Z tego powodu stoimy teraz wobec epidemii lęku, która idzie w parze z ciszą wyłaniającą się z dramatu osobistego każdego człowieka odczuwającego niepokój. Rozwiązanie problemu może zostać znalezione tylko przez daną osobę, dla niej i przez nią samą.
Nie ma rozwiązania, które można zastosować do każdego pojedynczego przypadku. Nie ma żadnej magicznej formuły ani uniwersalnego równania, które byłoby równie skutecznie dla każdego przypadku. Każdy musi znaleźć własną drogę, aby uwolnić się od problemów ze snem, uczucia ucisku lub duszenia, nawracającej drażliwości…
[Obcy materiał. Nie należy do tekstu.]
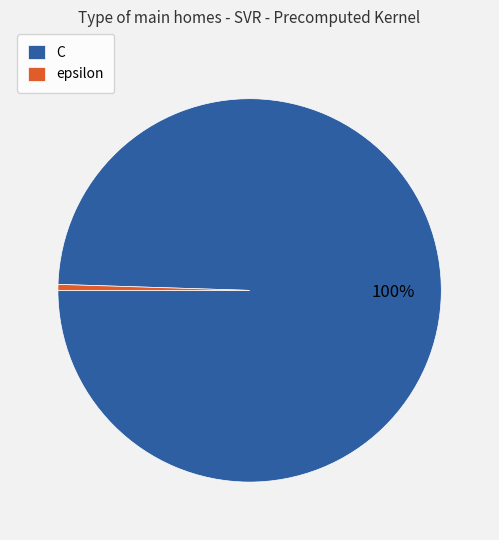

Rank the categories by value from highest to lowest.

C, epsilon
Każdy z nas powinien zrozumieć, że aby wyeliminować niepokój, trzeba stawić czoła nowościom, stawić czoła pustce. To absolutnie konieczne, aby zerwać więzi z przyzwyczajeniami, więzi z ograniczającą rutyną.
To jedyny sposób na znalezienie przestrzeni we wspomnianej zagraconej przestrzeni umysłowej. Dobrą alternatywą jest rozpoczęcie terapii, która ułatwia pozbieranie myśli i wyrażenie uczuć. Także techniki relaksacyjne przyczyniają się do otwarcia metaforycznego okna w przytłoczonym umyśle.